Farmers are risking their lives cultivating their paddy fields at night amid a major offensive by the Burmese Army in southern Shan State. The farmers Pekon Township say they’ve little choice to travel to their farms in the evening to avoid starvation later in the year. But they’re taking a big risk in doing so after the military set up checkpoints on all major roads, stopping everyone they see along the Shan-Karenni border.
“We’re just farmers and have no other business. We’ve got to do this even if we’re terrified of the military,” a man from Moebye town told Kantarawaddy Times. If we miss this harvest, it could take three years to recover our losses, he explained. More than two-thirds of Moebye’s population derive all their income from agriculture and have invested a lot of money in labour, seeds, fertiliser, fuel and equipment.

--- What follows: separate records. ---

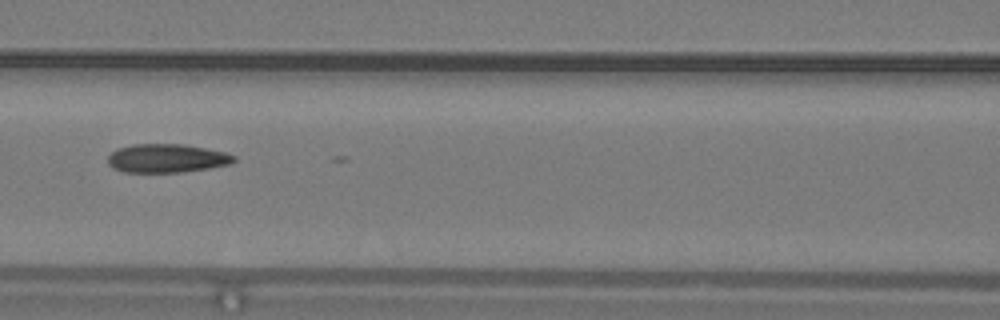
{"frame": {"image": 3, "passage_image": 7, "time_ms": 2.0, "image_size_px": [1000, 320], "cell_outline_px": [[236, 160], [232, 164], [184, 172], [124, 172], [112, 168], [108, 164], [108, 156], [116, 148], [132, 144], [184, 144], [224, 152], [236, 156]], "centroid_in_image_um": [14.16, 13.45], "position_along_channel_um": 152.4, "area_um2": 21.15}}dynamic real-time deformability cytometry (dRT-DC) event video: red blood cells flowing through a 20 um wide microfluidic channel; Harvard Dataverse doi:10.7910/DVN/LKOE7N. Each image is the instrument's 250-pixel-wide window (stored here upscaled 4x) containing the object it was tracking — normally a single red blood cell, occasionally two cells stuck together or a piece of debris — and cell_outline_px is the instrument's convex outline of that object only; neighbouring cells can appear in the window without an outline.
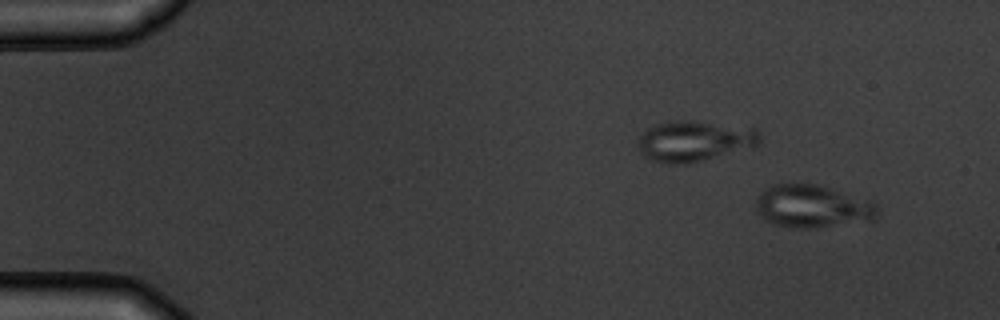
{"species": "common noctule bat (a hibernating species)", "species_latin": "Nyctalus noctula", "temperature_condition": "warm", "stored_images_in_passage": 4, "camera_frame_rate_fps": 3000, "um_per_image_px": 0.085, "animal": {"sex": "male", "body_mass_g": 19.5, "forearm_length_mm": 54.6}, "frame": {"image": 1, "passage_image": 1, "time_ms": 0.0, "image_size_px": [1000, 320], "cell_outline_px": [[876, 220], [816, 228], [796, 228], [776, 224], [764, 220], [756, 212], [756, 196], [764, 188], [772, 184], [816, 184], [868, 200], [876, 204]], "centroid_in_image_um": [69.0, 17.55], "position_along_channel_um": 16.0, "area_um2": 30.29}}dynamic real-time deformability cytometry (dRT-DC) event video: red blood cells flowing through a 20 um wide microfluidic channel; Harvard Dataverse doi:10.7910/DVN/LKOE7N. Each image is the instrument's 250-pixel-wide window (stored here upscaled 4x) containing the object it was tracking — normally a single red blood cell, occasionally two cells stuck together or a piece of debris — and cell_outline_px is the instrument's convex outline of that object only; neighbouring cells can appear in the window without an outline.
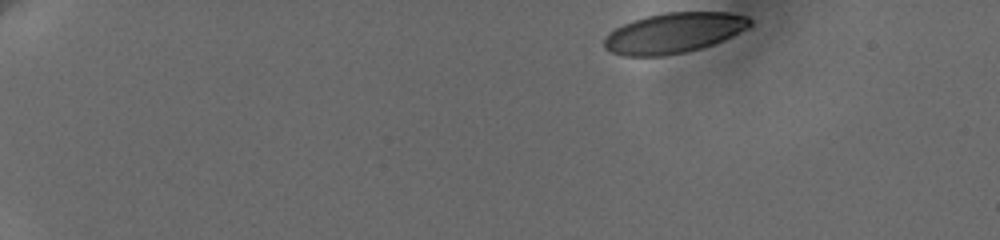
{"species": "human", "species_latin": "Homo sapiens", "temperature_condition": "cold", "stored_images_in_passage": 50, "camera_frame_rate_fps": 3000, "um_per_image_px": 0.085, "donor": {"sex": "female"}, "frame": {"image": 1, "passage_image": 1, "time_ms": 0.0, "image_size_px": [1000, 240], "cell_outline_px": [[752, 24], [732, 36], [724, 40], [700, 48], [684, 52], [664, 56], [624, 56], [612, 52], [604, 48], [604, 36], [608, 32], [632, 20], [664, 12], [728, 12], [748, 16], [752, 20]], "centroid_in_image_um": [57.25, 2.79], "position_along_channel_um": 27.7, "area_um2": 34.22}}
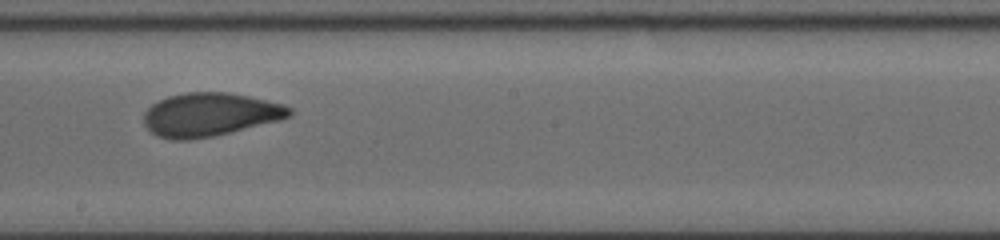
{"frame": {"image": 2, "passage_image": 28, "time_ms": 9.0, "image_size_px": [1000, 240], "cell_outline_px": [[292, 116], [280, 120], [212, 136], [188, 140], [172, 140], [156, 136], [144, 124], [144, 112], [152, 104], [168, 96], [188, 92], [228, 92], [248, 96], [284, 104], [292, 108]], "centroid_in_image_um": [17.84, 9.73], "position_along_channel_um": 230.4, "area_um2": 36.76}}
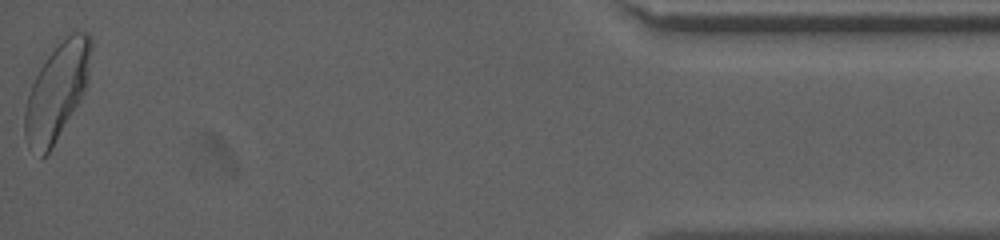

Last Sunday, soldiers from Light Infantry Battalion (LIB) 422 arrested eight farmers in the morning. Six of them were released at 4pm that day. According to one of the released farmers, the soldiers checked their Facebook on their phones and asked for their addresses.
“We’ve no information about the other two or why they were even arrested,” said Lt Yahtar of the People’s Defence Forces (PDF) in Moebye. The civilian resistance group took up arms against the junta a few months after the military’s coup on 1 February.
On Monday, the army arrested 20 people from the area and released all but 7, according to the PDF. The civilian armed group warned people travelling to their farms to be careful because the military is arbitrarily arresting civilians.
On 29 October, LIB 422 shelled the town of Moebye and its surroundings with artillery, killing a man and a woman and injuring three others in a farm.